Question

An electric bulb is made of tungsten filament of resistance \[R\Omega \]. It is marked \[100W\]and \[230V\]. Then, the value of \[R\] is:
                           \[\begin{align}
  & A.300\Omega \\
 & B.529\Omega \\
 & C.739\Omega \\
 & D.100\Omega \\
\end{align}\]

Answer 1

Hint: We can use the basic equation of electric power to solve this question. Power is given as the product of electric voltage and current. Here what we need to find is resistance of the bulb. By sung ohm’s law and substituting it we will get the result.
      Formula used:
                               \[\begin{align}
  & P=\dfrac{{{V}^{2}}}{R} \\
 & \\
\end{align}\]
Complete solution: As mentioned in the hint, the formula we use is derived from the basic power equation. Power is given in watts. So to find resistance we will just need to re arrange the power equation. For those who don’t know, power is the product of current and voltage.
         i.e , \[P=V\times I\] - - -(1)
 But, by ohm's law, we know \[I=\dfrac{V}{R}\]
 By substituting this in the power equation (1),
We get, \[P=\dfrac{{{V}^{2}}}{R}\] - - - -(2)
   In the question it is given that,
       The maximum voltage for the given bulb, \[V=230V\]
        Power of the given bulb, \[P=100W\]
   So now, to find the resistance \[R\] of the bulb, we rearrange the equation (2)
     \[\Rightarrow R=\dfrac{{{V}^{2}}}{P}\]
            \[R=\dfrac{{{(230)}^{2}}}{100}=\dfrac{52900}{100}\]
              \[\begin{align}
  & R=529\Omega \\
 & \\
\end{align}\]

So, we found the resistance of the given bulb as \[529\Omega \]. That indicates the correct answer as option b.

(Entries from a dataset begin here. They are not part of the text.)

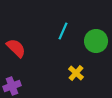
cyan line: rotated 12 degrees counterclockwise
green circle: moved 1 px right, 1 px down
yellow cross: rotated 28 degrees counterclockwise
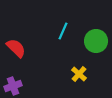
yellow cross: moved 3 px right, 1 px down
purple cross: moved 1 px right
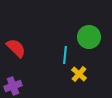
cyan line: moved 2 px right, 24 px down; rotated 18 degrees counterclockwise
green circle: moved 7 px left, 4 px up
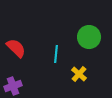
cyan line: moved 9 px left, 1 px up
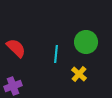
green circle: moved 3 px left, 5 px down
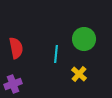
green circle: moved 2 px left, 3 px up
red semicircle: rotated 35 degrees clockwise
purple cross: moved 2 px up
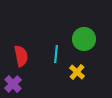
red semicircle: moved 5 px right, 8 px down
yellow cross: moved 2 px left, 2 px up
purple cross: rotated 24 degrees counterclockwise
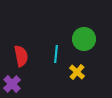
purple cross: moved 1 px left
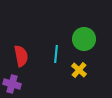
yellow cross: moved 2 px right, 2 px up
purple cross: rotated 30 degrees counterclockwise
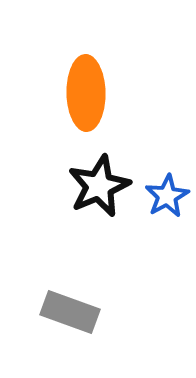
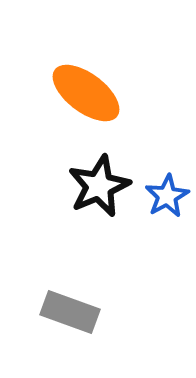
orange ellipse: rotated 52 degrees counterclockwise
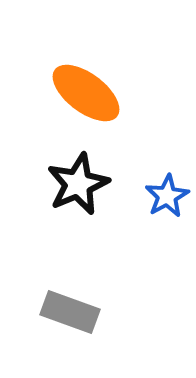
black star: moved 21 px left, 2 px up
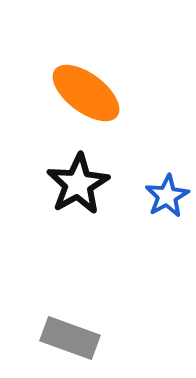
black star: rotated 6 degrees counterclockwise
gray rectangle: moved 26 px down
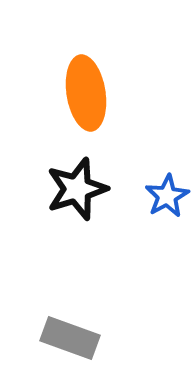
orange ellipse: rotated 44 degrees clockwise
black star: moved 1 px left, 5 px down; rotated 12 degrees clockwise
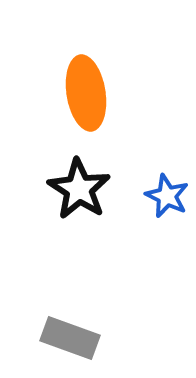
black star: moved 2 px right; rotated 22 degrees counterclockwise
blue star: rotated 18 degrees counterclockwise
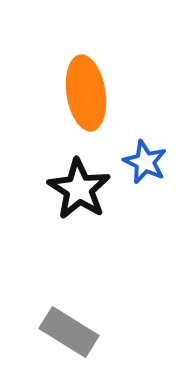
blue star: moved 22 px left, 34 px up
gray rectangle: moved 1 px left, 6 px up; rotated 12 degrees clockwise
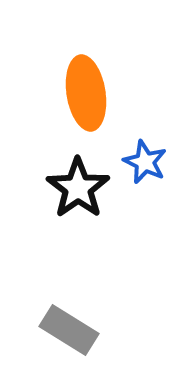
black star: moved 1 px left, 1 px up; rotated 4 degrees clockwise
gray rectangle: moved 2 px up
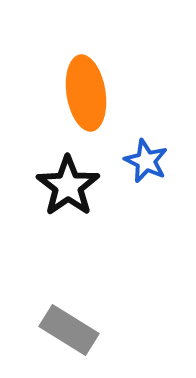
blue star: moved 1 px right, 1 px up
black star: moved 10 px left, 2 px up
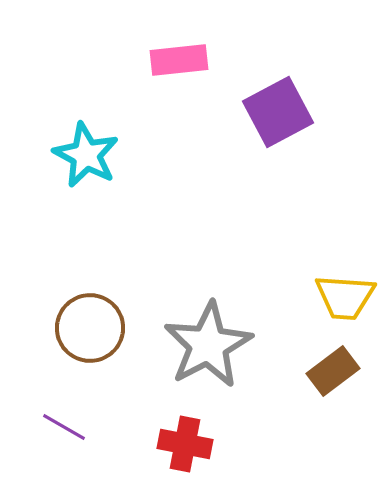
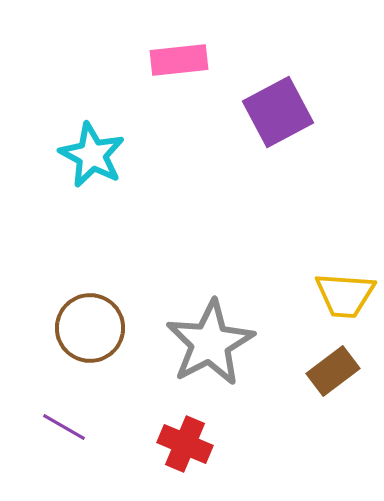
cyan star: moved 6 px right
yellow trapezoid: moved 2 px up
gray star: moved 2 px right, 2 px up
red cross: rotated 12 degrees clockwise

Note: This question can be easily done if we are aware of the direct relationship between power, voltage and resistance. So, we could easily skip the step where we use ohm's law. So it will always help you if you remember the direct equation to solve the problem faster. So always keep in mind that \[P=\dfrac{{{V}^{2}}}{R}\].